Common rules across all workflows

  • The bot never merges. No workflow calls pulls.merge or posts an APPROVE / REQUEST_CHANGES review. Static guard at scripts/check-no-destructive-actions.ts.
  • Always-rebase semantics. PR-side workflows (review, resolve, ship) rebase the branch onto base before reading the diff if it is behind, then git push --force-with-lease. Fork PRs cannot be force-pushed by the bot — it asks the contributor to rebase and proceeds against the stale head.
  • One Markdown artifact, one tracking comment. Each run captures <NAME>.md from the working tree before cleanup and embeds it verbatim in the tracking comment.
  • Tracking comments are idempotent. Every tracking comment carries a hidden <!-- workflow-run:{id} --> marker. setState() in src/workflows/tracking-mirror.ts scans for the marker before posting, adopts any pre-existing comment found (e.g. after an octokit retry that silently duplicated a POST, or a pod restart between create and CAS reservation), and reconciles duplicates after create — keeping a single canonical comment per run regardless of transient API failures.
  • Cost is visible. Every workflow records cost_usd, turns, and wall_clock_ms on the run row. The shepherding lifecycle exposes cumulative spend in the tracking comment header.

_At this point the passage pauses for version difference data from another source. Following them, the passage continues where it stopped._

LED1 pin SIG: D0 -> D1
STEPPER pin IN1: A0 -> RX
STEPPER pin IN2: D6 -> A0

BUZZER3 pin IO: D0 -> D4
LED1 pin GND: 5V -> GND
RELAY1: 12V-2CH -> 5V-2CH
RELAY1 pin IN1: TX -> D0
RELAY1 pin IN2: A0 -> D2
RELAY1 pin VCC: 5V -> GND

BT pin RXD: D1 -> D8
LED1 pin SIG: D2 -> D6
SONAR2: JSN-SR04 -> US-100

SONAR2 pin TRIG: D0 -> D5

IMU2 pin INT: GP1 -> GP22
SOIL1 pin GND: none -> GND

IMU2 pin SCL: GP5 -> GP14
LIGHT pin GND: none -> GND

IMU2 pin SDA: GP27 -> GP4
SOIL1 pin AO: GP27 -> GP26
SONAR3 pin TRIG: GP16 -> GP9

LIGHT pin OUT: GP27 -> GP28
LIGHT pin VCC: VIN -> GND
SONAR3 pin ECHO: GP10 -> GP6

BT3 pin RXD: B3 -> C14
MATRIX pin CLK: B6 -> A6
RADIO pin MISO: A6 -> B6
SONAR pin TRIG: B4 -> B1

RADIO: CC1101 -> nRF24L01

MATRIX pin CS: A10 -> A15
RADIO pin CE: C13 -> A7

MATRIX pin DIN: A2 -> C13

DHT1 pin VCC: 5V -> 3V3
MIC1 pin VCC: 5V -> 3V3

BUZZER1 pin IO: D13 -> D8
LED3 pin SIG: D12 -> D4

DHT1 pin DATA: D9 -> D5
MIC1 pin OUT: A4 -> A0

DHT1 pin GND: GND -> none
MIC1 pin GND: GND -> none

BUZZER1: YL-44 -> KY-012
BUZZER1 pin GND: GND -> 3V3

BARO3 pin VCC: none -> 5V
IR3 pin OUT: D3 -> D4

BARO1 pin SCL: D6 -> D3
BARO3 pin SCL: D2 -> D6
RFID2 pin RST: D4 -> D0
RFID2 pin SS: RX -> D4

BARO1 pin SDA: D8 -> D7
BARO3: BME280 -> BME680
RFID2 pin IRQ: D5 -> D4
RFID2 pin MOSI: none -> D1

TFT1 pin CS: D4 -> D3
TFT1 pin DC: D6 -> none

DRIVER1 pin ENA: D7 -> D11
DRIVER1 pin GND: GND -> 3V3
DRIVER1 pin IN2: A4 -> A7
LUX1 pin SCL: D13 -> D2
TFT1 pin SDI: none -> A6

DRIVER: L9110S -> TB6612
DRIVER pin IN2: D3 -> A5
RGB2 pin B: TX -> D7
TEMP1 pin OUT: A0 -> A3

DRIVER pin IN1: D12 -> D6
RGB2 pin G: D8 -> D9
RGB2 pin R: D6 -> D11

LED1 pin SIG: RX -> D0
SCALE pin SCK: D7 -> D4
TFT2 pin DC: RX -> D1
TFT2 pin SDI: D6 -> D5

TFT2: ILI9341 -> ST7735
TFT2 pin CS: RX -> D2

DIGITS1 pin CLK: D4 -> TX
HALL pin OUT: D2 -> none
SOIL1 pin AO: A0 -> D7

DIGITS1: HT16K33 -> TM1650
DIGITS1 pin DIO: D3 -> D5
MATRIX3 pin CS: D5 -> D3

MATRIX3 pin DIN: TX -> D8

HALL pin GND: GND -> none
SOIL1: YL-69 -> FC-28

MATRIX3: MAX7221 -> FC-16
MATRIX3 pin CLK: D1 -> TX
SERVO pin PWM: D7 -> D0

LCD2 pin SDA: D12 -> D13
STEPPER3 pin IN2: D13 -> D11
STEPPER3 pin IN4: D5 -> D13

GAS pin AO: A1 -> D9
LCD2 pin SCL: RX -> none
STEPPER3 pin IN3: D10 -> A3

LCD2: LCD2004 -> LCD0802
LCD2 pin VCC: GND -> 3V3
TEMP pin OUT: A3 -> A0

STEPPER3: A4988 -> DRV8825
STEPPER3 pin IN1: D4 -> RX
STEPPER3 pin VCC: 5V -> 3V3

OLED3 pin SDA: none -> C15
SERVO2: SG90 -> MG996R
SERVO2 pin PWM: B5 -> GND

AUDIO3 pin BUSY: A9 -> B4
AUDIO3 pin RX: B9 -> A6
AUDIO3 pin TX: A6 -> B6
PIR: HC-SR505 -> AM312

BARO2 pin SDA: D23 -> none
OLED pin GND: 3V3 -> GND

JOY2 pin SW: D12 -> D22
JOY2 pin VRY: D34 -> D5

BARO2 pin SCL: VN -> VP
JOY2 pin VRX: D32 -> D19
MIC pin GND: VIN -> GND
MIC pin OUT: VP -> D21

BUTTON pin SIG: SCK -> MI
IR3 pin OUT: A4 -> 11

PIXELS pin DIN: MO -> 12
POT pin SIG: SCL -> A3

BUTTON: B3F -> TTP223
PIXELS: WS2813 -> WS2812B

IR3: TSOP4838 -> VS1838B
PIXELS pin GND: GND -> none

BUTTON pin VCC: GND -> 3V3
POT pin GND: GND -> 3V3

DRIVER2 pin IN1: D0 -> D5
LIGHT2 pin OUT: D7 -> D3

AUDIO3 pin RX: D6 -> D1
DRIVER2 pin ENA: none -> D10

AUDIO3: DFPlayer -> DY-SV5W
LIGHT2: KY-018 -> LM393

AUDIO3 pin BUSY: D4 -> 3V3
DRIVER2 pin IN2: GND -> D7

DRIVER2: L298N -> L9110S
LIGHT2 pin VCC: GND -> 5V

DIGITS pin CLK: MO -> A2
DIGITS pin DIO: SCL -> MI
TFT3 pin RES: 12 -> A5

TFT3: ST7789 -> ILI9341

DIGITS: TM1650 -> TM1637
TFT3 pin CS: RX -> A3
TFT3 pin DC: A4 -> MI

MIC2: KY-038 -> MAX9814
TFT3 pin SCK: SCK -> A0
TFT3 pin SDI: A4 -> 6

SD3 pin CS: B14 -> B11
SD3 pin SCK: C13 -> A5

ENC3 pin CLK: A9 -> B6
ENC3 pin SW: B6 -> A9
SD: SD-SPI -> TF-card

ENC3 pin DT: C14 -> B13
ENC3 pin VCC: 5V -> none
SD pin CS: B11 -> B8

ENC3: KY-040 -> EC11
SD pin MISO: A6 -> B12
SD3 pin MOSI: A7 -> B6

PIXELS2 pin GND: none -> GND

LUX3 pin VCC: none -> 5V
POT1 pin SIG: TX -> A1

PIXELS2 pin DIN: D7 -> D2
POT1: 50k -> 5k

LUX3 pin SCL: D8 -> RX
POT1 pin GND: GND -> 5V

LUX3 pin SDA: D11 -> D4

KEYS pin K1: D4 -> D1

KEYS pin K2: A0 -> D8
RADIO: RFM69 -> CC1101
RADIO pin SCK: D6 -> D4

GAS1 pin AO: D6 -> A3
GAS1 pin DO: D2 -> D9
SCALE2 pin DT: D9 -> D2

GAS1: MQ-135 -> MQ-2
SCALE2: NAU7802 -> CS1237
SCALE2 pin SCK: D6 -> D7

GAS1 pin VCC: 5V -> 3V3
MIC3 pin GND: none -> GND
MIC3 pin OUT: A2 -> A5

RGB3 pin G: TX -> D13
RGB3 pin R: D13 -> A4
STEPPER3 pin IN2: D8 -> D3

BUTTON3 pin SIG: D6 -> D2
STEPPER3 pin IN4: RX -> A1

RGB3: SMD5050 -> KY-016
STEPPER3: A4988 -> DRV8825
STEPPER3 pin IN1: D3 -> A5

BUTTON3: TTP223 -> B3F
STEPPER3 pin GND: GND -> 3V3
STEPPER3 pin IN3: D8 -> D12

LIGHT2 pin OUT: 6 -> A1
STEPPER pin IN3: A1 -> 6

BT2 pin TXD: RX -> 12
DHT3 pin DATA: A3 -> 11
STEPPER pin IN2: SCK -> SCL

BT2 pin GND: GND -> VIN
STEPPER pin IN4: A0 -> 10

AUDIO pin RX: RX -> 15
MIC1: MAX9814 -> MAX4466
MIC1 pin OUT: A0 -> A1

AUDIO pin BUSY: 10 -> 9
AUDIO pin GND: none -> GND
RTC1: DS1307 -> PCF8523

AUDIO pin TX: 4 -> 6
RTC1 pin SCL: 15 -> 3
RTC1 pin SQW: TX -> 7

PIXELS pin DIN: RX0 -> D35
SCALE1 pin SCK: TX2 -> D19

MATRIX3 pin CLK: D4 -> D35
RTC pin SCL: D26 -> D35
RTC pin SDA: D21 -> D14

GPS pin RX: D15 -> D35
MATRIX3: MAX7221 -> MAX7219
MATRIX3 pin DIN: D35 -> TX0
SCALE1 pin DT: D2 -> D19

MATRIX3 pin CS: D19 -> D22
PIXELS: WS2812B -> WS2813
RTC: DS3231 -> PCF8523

Trigger-comment intent classifier

A comment that mentions the trigger phrase is routed through src/workflows/intent-classifier.ts — a single-turn Haiku call that returns { workflow, confidence, rationale }.

  • confidence < INTENT_CONFIDENCE_THRESHOLD (default 0.75) → the dispatcher posts a clarification reply and stops.
  • workflow not in registry → refusal reply.
  • workflow in registry → same dispatch as the label path.

The classifier prompt distinguishes review (proactive — find bugs, post inline findings) from resolve (reactive — fix CI, answer feedback). Tune the threshold per environment with INTENT_CONFIDENCE_THRESHOLD.